I was surprised to discover that heating a domestic aquarium can cost as much as $50 a year.
Plasma TVs give off enormous amounts of waste heat. So today’s invention is to create a fishtank with a plasma tv on one side (probably facing outwards, so you don’t have to watch your programmes through waving kelp). Much of he waste heat from the screen’s electronics can be used to heat the tank’s water.
This might be mounted on a vertical-axis turntable, so that one can choose the ‘fish channel’ by rotating the system.
Obviously you’d need remote speakers, so the poor fish weren’t disturbed by the sound.

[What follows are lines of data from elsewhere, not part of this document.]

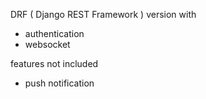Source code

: DRF ( Django REST Framework ) version with
- authentication
- websocket

features not included
- push notification
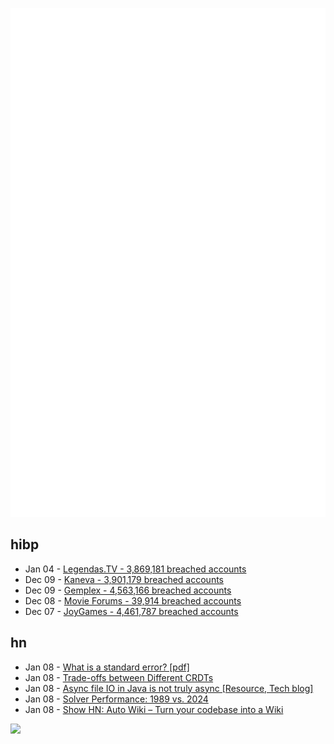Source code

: ![Metrics](https://raw.githubusercontent.com/phixion/phixion/master/metrics.svg)

## hibp

<!--
for https://github.com/phixion/phixion/blob/main/.github/workflows/feeds.yml
-->
<!--START_SECTION:haveibeenpwnd-->
- Jan 04 - [Legendas.TV - 3,869,181 breached accounts](https://haveibeenpwned.com/PwnedWebsites#LegendasTV)
- Dec 09 - [Kaneva - 3,901,179 breached accounts](https://haveibeenpwned.com/PwnedWebsites#Kaneva)
- Dec 09 - [Gemplex - 4,563,166 breached accounts](https://haveibeenpwned.com/PwnedWebsites#Gemplex)
- Dec 08 - [Movie Forums - 39,914 breached accounts](https://haveibeenpwned.com/PwnedWebsites#MovieForums)
- Dec 07 - [JoyGames - 4,461,787 breached accounts](https://haveibeenpwned.com/PwnedWebsites#JoyGames)
<!--END_SECTION:haveibeenpwnd-->

## hn

<!--
for https://github.com/phixion/phixion/blob/main/.github/workflows/feeds.yml
-->
<!--START_SECTION:hn-->
- Jan 08 - [What is a standard error? [pdf]](http://www.stat.columbia.edu/~gelman/research/published/standarderror.pdf)
- Jan 08 - [Trade-offs between Different CRDTs](https://interjectedfuture.com/trade-offs-between-different-crdts/)
- Jan 08 - [Async file IO in Java is not truly async [Resource, Tech blog]](https://cmhteixeira.com/concurrency/asyncfileio.html)
- Jan 08 - [Solver Performance: 1989 vs. 2024](https://www.solvermax.com/blog/solver-performance-1989-vs-2024)
- Jan 08 - [Show HN: Auto Wiki – Turn your codebase into a Wiki](https://wiki.mutable.ai)
<!--END_SECTION:hn-->

<!--
for https://yhype.me
-->
![](https://hit.yhype.me/github/profile?user_id=13013670)
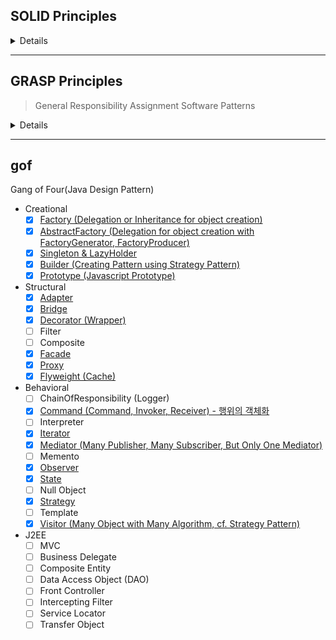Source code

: ## SOLID Principles
<details>
  <summary>Details</summary>
  <p>
    
1. Single Responsibility Principle (SRP)
> [https://ko.wikipedia.org/wiki/%EB%8B%A8%EC%9D%BC_%EC%B1%85%EC%9E%84_%EC%9B%90%EC%B9%99](https://ko.wikipedia.org/wiki/%EB%8B%A8%EC%9D%BC_%EC%B1%85%EC%9E%84_%EC%9B%90%EC%B9%99)
2. Open Closed Principle (OCP)
> [https://ko.wikipedia.org/wiki/%EA%B0%9C%EB%B0%A9-%ED%8F%90%EC%87%84_%EC%9B%90%EC%B9%99](https://ko.wikipedia.org/wiki/%EA%B0%9C%EB%B0%A9-%ED%8F%90%EC%87%84_%EC%9B%90%EC%B9%99)
3. Liskov Substitution Principle (LSP)
> [https://ko.wikipedia.org/wiki/%EB%A6%AC%EC%8A%A4%EC%BD%94%ED%94%84_%EC%B9%98%ED%99%98_%EC%9B%90%EC%B9%99](https://ko.wikipedia.org/wiki/%EB%A6%AC%EC%8A%A4%EC%BD%94%ED%94%84_%EC%B9%98%ED%99%98_%EC%9B%90%EC%B9%99)
4. Interface Segregation Principle (ISP)
> [https://ko.wikipedia.org/wiki/%EC%9D%B8%ED%84%B0%ED%8E%98%EC%9D%B4%EC%8A%A4_%EB%B6%84%EB%A6%AC_%EC%9B%90%EC%B9%99](https://ko.wikipedia.org/wiki/%EC%9D%B8%ED%84%B0%ED%8E%98%EC%9D%B4%EC%8A%A4_%EB%B6%84%EB%A6%AC_%EC%9B%90%EC%B9%99)
5. Dependency Inversion Principle (DIP)
> [https://ko.wikipedia.org/wiki/%EC%9D%98%EC%A1%B4%EA%B4%80%EA%B3%84_%EC%97%AD%EC%A0%84_%EC%9B%90%EC%B9%99](https://ko.wikipedia.org/wiki/%EC%9D%98%EC%A1%B4%EA%B4%80%EA%B3%84_%EC%97%AD%EC%A0%84_%EC%9B%90%EC%B9%99)
  </p>
</details>

---
## GRASP Principles

> General Responsibility Assignment Software Patterns

<details>
  <summary>Details</summary>
  <p>
    
1. Information Expert
2. Creator
3. Controller
4. Low Coupling (Loose Coupling)
5. High Cohesion
6. Polymorphism
7. Pure Fabrication
8. Indirection
9. Protected Variations
  </p>
</details>

---
## gof
Gang of Four(Java Design Pattern)

- Creational
  - [x] [Factory (Delegation or Inheritance for object creation)](./src/creational/factory)
  - [x] [AbstractFactory (Delegation for object creation with FactoryGenerator, FactoryProducer)](./src/creational/abstractFactory)
  - [x] [Singleton & LazyHolder](./src/creational/singleton)
  - [x] [Builder (Creating Pattern using Strategy Pattern)](./src/creational/builder)
  - [x] [Prototype (Javascript Prototype)](./src/creational/prototype)
- Structural
  - [x] [Adapter](./src/structural/adapter)
  - [x] [Bridge](./src/structural/bridge)
  - [x] [Decorator (Wrapper)](./src/structural/decorator)
  - [ ] Filter
  - [ ] Composite
  - [X] [Facade](./src/structural/facade)
  - [X] [Proxy](./src/structural/proxy)
  - [x] [Flyweight (Cache)](./src/structural/flyweight)
- Behavioral
  - [ ] ChainOfResponsibility (Logger)
  - [X] [Command (Command, Invoker, Receiver) - 행위의 객체화](./src/behavioral/command)
  - [ ] Interpreter
  - [X] [Iterator](./src/behavioral/iterator)
  - [X] [Mediator (Many Publisher, Many Subscriber, But Only One Mediator)](./src/behavioral/mediator)
  - [ ] Memento
  - [X] [Observer](./src/behavioral/observer)
  - [X] [State](./src/behavioral/state)
  - [ ] Null Object
  - [X] [Strategy](./src/behavioral/strategy)
  - [ ] Template
  - [X] [Visitor (Many Object with Many Algorithm, cf. Strategy Pattern)](./src/behavioral/visitor)
- J2EE
  - [ ] MVC
  - [ ] Business Delegate
  - [ ] Composite Entity
  - [ ] Data Access Object (DAO)
  - [ ] Front Controller
  - [ ] Intercepting Filter
  - [ ] Service Locator
  - [ ] Transfer Object
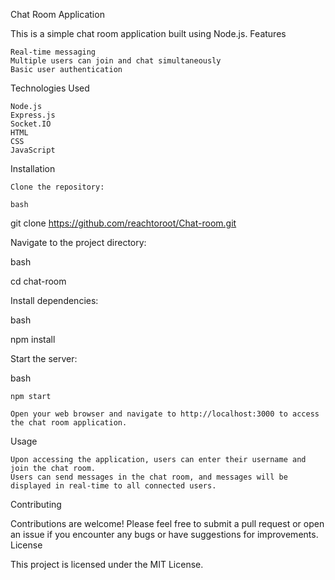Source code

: Chat Room Application

This is a simple chat room application built using Node.js.
Features

    Real-time messaging
    Multiple users can join and chat simultaneously
    Basic user authentication

Technologies Used

    Node.js
    Express.js
    Socket.IO
    HTML
    CSS
    JavaScript

Installation

    Clone the repository:

    bash

git clone https://github.com/reachtoroot/Chat-room.git

Navigate to the project directory:

bash

cd chat-room

Install dependencies:

bash

npm install

Start the server:

bash

    npm start

    Open your web browser and navigate to http://localhost:3000 to access the chat room application.

Usage

    Upon accessing the application, users can enter their username and join the chat room.
    Users can send messages in the chat room, and messages will be displayed in real-time to all connected users.

Contributing

Contributions are welcome! Please feel free to submit a pull request or open an issue if you encounter any bugs or have suggestions for improvements.
License

This project is licensed under the MIT License.    
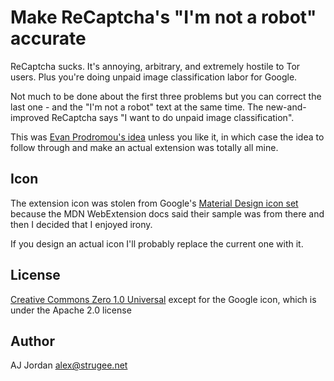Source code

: # Make ReCaptcha's "I'm not a robot" accurate

ReCaptcha sucks. It's annoying, arbitrary, and extremely hostile to Tor users. Plus you're doing unpaid image classification labor for Google.

Not much to be done about the first three problems but you can correct the last one - and the "I'm not a robot" text at the same time. The new-and-improved ReCaptcha says "I want to do unpaid image classification".

This was [Evan Prodromou's idea](https://twitter.com/evanpro/status/1098987608020008961) unless you like it, in which case the idea to follow through and make an actual extension was totally all mine.

## Icon

The extension icon was stolen from Google's [Material Design icon set](https://material.io/tools/icons/?search=image_search&icon=image_search&style=baseline) because the MDN WebExtension docs said their sample was from there and then I decided that I enjoyed irony.

If you design an actual icon I'll probably replace the current one with it.

## License

[Creative Commons Zero 1.0 Universal](https://creativecommons.org/publicdomain/zero/1.0/) except for the Google icon, which is under the Apache 2.0 license

## Author

AJ Jordan <alex@strugee.net>
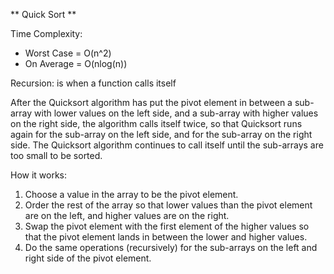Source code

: ** Quick Sort **

Time Complexity: 
- Worst Case = O(n^2)
- On Average = O(nlog(n))

Recursion: is when a function calls itself

After the Quicksort algorithm has put the pivot element in between a sub-array with lower values on the left side, and a sub-array with higher values on the right side, the algorithm
calls itself twice, so that Quicksort runs again for the sub-array on the left side, and for the sub-array on the right side. The Quicksort algorithm continues to call itself until
the sub-arrays are too small to be sorted.

How it works:
1. Choose a value in the array to be the pivot element.
2. Order the rest of the array so that lower values than the pivot element are on the left, and higher values are on the right.
3. Swap the pivot element with the first element of the higher values so that the pivot element lands in between the lower and higher values.
4. Do the same operations (recursively) for the sub-arrays on the left and right side of the pivot element.
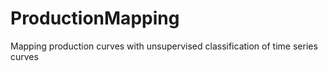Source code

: # ProductionMapping
Mapping production curves with unsupervised classification of time series curves
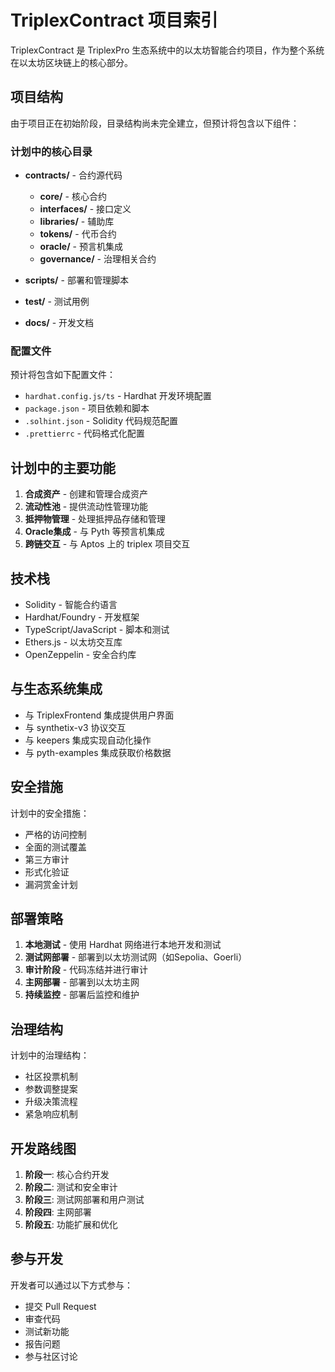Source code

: # TriplexContract 项目索引

TriplexContract 是 TriplexPro 生态系统中的以太坊智能合约项目，作为整个系统在以太坊区块链上的核心部分。

## 项目结构

由于项目正在初始阶段，目录结构尚未完全建立，但预计将包含以下组件：

### 计划中的核心目录

- **contracts/** - 合约源代码
  - **core/** - 核心合约
  - **interfaces/** - 接口定义
  - **libraries/** - 辅助库
  - **tokens/** - 代币合约
  - **oracle/** - 预言机集成
  - **governance/** - 治理相关合约

- **scripts/** - 部署和管理脚本

- **test/** - 测试用例

- **docs/** - 开发文档

### 配置文件

预计将包含如下配置文件：
- `hardhat.config.js/ts` - Hardhat 开发环境配置
- `package.json` - 项目依赖和脚本
- `.solhint.json` - Solidity 代码规范配置
- `.prettierrc` - 代码格式化配置

## 计划中的主要功能

1. **合成资产** - 创建和管理合成资产
2. **流动性池** - 提供流动性管理功能
3. **抵押物管理** - 处理抵押品存储和管理
4. **Oracle集成** - 与 Pyth 等预言机集成
5. **跨链交互** - 与 Aptos 上的 triplex 项目交互

## 技术栈

- Solidity - 智能合约语言
- Hardhat/Foundry - 开发框架
- TypeScript/JavaScript - 脚本和测试
- Ethers.js - 以太坊交互库
- OpenZeppelin - 安全合约库

## 与生态系统集成

- 与 TriplexFrontend 集成提供用户界面
- 与 synthetix-v3 协议交互
- 与 keepers 集成实现自动化操作
- 与 pyth-examples 集成获取价格数据

## 安全措施

计划中的安全措施：
- 严格的访问控制
- 全面的测试覆盖
- 第三方审计
- 形式化验证
- 漏洞赏金计划

## 部署策略

1. **本地测试** - 使用 Hardhat 网络进行本地开发和测试
2. **测试网部署** - 部署到以太坊测试网（如Sepolia、Goerli）
3. **审计阶段** - 代码冻结并进行审计
4. **主网部署** - 部署到以太坊主网
5. **持续监控** - 部署后监控和维护

## 治理结构

计划中的治理结构：
- 社区投票机制
- 参数调整提案
- 升级决策流程
- 紧急响应机制

## 开发路线图

1. **阶段一**: 核心合约开发
2. **阶段二**: 测试和安全审计
3. **阶段三**: 测试网部署和用户测试
4. **阶段四**: 主网部署
5. **阶段五**: 功能扩展和优化

## 参与开发

开发者可以通过以下方式参与：
- 提交 Pull Request
- 审查代码
- 测试新功能
- 报告问题
- 参与社区讨论 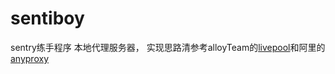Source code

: # sentiboy
sentry练手程序
本地代理服务器， 实现思路清参考alloyTeam的[livepool]()和阿里的[anyproxy](https://github.com/alibaba/anyproxy)

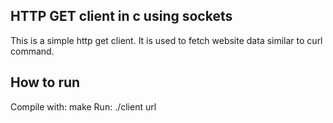 ## HTTP GET client in c using sockets

This is a simple http get client. It is used to fetch website data similar to curl command.

## How to run

Compile with: make
Run: ./client url
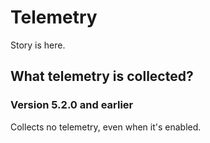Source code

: # Telemetry

Story is here.

## What telemetry is collected?

### Version 5.2.0 and earlier

Collects no telemetry, even when it's enabled.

Fantastic idea, Patrick. We have a DVD of a tropical fish tank (as well as the one of the crackling log fire – we have no chimneys, sadly!) and used to keep the real thing many years ago. This would be welcome in our house. Just a thought, presume, in the interests of course of employing the principles of heat transfer to full effect, you would add a matt black surface to that side of the tank onto which the plasma screen would back?
Cheers, John
Matt black couldn’t hurt, although I reckon that most of the heat transfer would be by conduction -so I’d want to see the hot parts of the screen back bonded tightly to the tank side. Perhaps some egg box-shaped protrusions into the water would help here too, whilst not being too hard to clean.